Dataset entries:
[Start of section]
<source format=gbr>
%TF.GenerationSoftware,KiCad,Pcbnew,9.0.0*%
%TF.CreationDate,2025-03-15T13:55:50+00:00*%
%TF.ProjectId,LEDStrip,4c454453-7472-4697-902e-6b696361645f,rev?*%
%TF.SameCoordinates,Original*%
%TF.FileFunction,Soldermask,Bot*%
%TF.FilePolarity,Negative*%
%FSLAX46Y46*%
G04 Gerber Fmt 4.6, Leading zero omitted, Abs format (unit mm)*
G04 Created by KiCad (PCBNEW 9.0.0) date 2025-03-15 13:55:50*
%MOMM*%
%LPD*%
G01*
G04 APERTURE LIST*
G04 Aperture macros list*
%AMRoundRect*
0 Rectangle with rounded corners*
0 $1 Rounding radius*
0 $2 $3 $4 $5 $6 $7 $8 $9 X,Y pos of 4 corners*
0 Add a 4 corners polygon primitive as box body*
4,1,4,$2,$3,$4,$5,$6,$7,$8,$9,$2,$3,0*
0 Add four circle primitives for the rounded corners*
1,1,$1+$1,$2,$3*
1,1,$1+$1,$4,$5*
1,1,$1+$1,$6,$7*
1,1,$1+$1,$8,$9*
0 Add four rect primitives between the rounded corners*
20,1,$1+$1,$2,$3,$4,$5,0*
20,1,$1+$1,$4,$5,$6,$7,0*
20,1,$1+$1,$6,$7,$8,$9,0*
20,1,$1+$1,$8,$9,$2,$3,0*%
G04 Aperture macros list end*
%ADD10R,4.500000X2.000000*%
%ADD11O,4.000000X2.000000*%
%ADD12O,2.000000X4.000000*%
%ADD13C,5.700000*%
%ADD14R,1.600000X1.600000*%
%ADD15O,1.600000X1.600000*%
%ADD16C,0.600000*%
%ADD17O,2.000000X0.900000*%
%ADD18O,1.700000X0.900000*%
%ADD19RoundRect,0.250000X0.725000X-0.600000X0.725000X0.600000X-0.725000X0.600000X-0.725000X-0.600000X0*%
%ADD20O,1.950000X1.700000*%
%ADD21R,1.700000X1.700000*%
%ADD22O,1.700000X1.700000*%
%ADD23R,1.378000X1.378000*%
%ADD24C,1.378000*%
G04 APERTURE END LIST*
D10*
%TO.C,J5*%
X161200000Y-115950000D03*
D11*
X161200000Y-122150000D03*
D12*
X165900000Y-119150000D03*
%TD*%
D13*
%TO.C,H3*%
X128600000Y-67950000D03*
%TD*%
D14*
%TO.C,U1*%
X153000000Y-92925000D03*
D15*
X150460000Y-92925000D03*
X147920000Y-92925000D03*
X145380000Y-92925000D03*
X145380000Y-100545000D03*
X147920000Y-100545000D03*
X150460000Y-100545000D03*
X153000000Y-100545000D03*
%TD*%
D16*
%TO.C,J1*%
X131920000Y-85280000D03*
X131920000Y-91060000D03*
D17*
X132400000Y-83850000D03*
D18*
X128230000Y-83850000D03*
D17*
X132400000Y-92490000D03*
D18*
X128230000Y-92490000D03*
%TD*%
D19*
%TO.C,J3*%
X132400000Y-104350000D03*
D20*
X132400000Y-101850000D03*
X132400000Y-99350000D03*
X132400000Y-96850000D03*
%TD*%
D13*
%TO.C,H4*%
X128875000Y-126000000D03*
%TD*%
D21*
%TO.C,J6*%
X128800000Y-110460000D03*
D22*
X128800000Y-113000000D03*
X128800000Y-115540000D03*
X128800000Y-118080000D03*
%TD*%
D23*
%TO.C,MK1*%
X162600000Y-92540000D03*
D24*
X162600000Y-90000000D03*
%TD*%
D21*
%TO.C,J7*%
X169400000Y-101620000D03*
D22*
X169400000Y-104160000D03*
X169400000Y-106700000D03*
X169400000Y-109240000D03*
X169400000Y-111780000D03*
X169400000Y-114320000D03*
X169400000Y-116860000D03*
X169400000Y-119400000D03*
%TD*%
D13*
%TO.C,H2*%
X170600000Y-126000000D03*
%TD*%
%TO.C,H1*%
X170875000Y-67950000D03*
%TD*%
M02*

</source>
[End of section]
[Start of section]
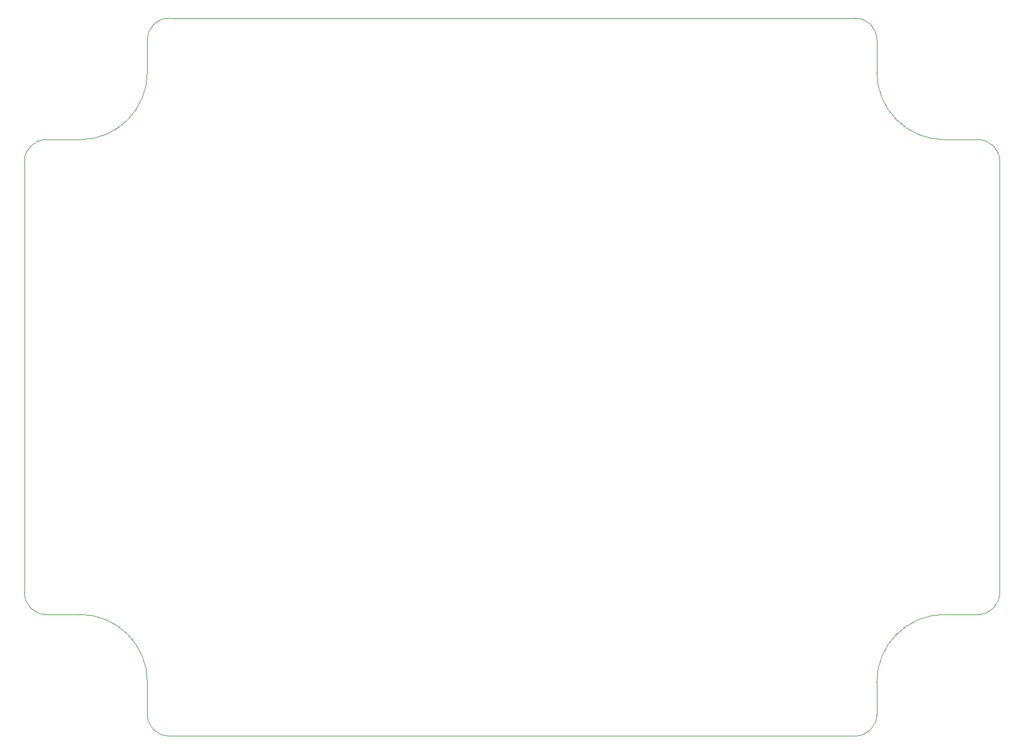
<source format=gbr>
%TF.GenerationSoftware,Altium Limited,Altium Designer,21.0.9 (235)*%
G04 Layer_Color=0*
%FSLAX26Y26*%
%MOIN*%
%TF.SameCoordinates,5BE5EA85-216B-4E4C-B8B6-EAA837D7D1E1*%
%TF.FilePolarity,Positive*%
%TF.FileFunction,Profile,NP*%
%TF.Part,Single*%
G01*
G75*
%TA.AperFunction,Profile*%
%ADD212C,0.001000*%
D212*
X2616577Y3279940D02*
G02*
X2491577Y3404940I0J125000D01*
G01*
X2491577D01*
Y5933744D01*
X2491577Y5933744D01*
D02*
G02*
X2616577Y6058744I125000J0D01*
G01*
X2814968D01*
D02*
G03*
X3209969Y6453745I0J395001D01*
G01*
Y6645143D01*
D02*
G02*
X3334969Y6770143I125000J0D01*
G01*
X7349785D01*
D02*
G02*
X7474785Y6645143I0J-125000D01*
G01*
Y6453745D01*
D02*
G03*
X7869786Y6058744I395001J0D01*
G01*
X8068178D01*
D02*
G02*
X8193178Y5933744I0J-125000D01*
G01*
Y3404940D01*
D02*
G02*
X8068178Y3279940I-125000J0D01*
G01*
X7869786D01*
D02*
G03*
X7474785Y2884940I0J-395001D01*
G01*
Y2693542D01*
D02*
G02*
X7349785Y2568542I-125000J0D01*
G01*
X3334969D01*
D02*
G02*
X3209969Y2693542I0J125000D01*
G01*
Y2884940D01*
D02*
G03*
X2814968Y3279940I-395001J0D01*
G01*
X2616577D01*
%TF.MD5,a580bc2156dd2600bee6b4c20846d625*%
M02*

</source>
[End of section]
[ACTION ITEM]: Give the number of lines in the records that hold the word "four", with no other words.

[RESULT]: 2